Pre-Funded Pensions and Social Solidarity

When finance ministers agreed to expand the Canada Pension Plan in June 2016, they didn’t give Canadians a simple expansion of the Canada Pension Plan. In important respects, they created a new and different social security benefit. And that’s the way governments view it.

As a social insurance scheme, the Canada Pension Plan reapportions and moderates the impact of misfortune.

In contrast with the principles of self-reliance, which benefits those already favoured by the distribution of market income, and commercial insurance, wherein the cost of protecting against financial losses is influenced by the individual’s risk profile, a social insurance scheme pools and distributes risk so that, in Peter Baldwin‘s words, “the stricken bear no more than an average burden and those spared assume responsibility for events not directly affecting them.”

To be sure, by linking benefits to contributions, social insurance schemes are intended to be conservative, rooting entitlement in desert and contract, rather than providing it simply by virtue of citizenship or need. But by bringing “the magic of averages to the aid of the millions,” CPP’s social insurance principles provide equal protection for plan participants against income losses brought on by living too long, having to retire early, or the death of a contributing spouse, partner, or parent.

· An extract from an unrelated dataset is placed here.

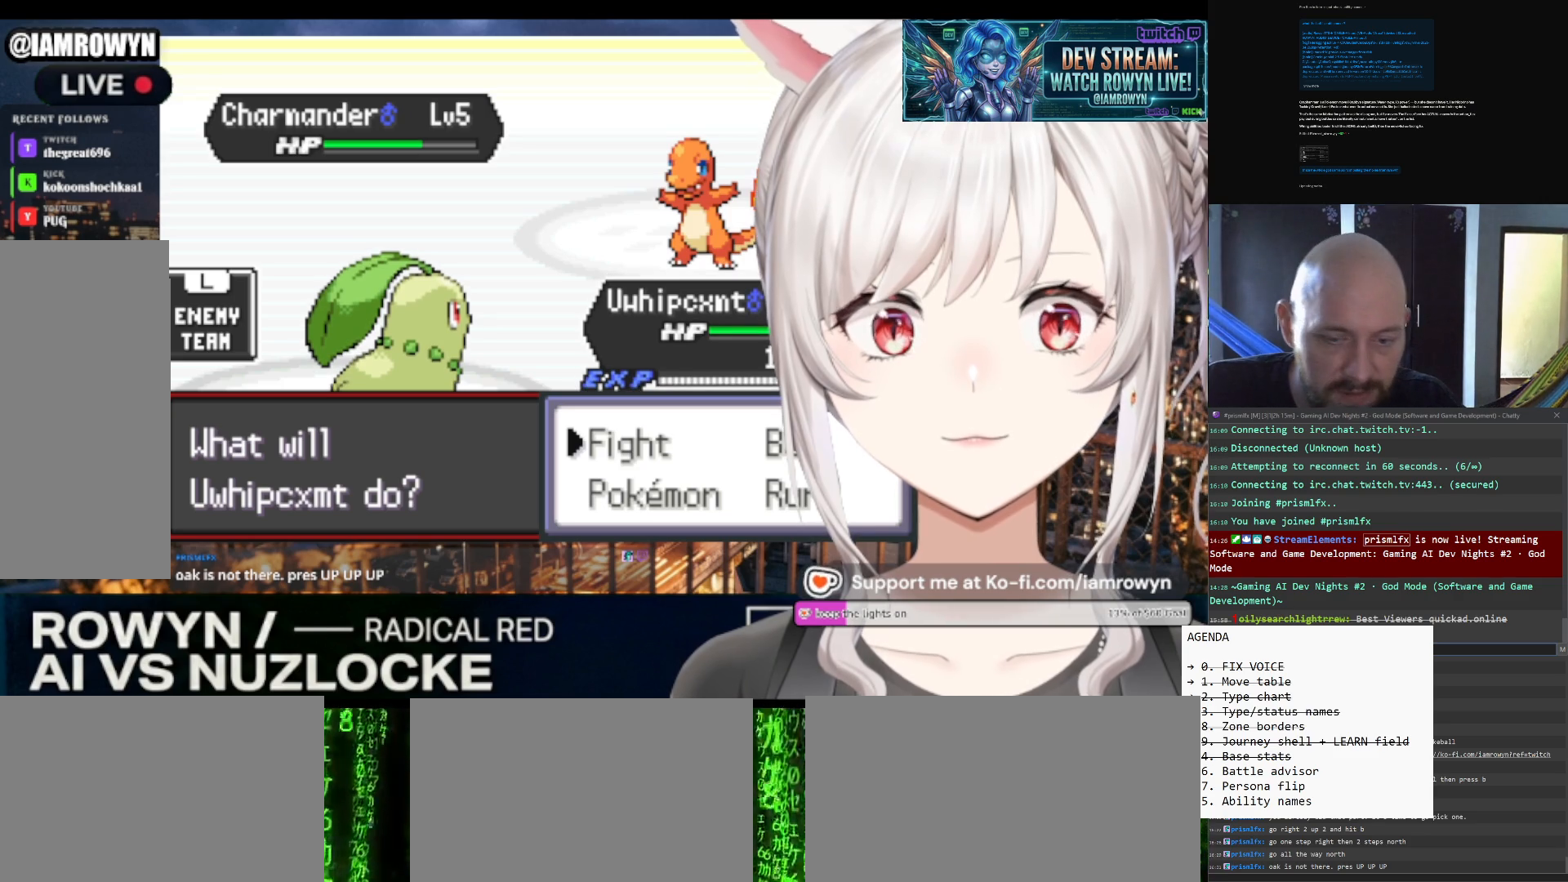
{"buttons": ["A"], "events": []}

The original CPP embodied social solidarity in ways beyond pooling risk. The original CPP, essentially a pay-as-you-go arrangement with a small reserve fund, included an accelerated phase-in of benefits in order to pay retirement benefits for Canada’s Depression-era and wartime generation. Old age poverty rates were relatively high, and average longevity at age 65 relatively low, so a societal decision was made to use PAYGO principles to provide benefits sooner than full funding could accommodate. Initial contribution rates were set high enough that contributors could fund both the benefits of the generation reaching retirement and their own future benefits, but not so high as to be onerous.

In addition to this expression of intergenerational solidarity, the CPP also provided young mothers with insurance against retirement income loss due to interruptions in earnings, and typically older workers with retirement income protections against severe and prolonged disability.

The 1997 agreement to reform the CPP was the first step in changing the way the plan redistributes cost and risk. The intergenerational transfer contained in the original design was now viewed as unfair and unsustainable, requiring that future “changes to the Act that increase benefits or add new benefits must be accompanied by a permanent increase in the contribution rates to cover the extra costs of the increased or new benefits.” The Year’s Basic Exemption on pensionable earnings, which partially subsidized the CPP benefits of very low earners, was reduced in real terms in order to reduce the overall contribution rate increase necessary to stabilize the plan – an instance of upward redistribution.

Twenty years later, the enhanced CPP benefit legislated in 2016 carried over the social insurance principles of pooling risk and protecting against bad luck. However, the requirement that new and additional CPP benefits be strictly pre-funded has consequences for the social solidarity manifested in the plan.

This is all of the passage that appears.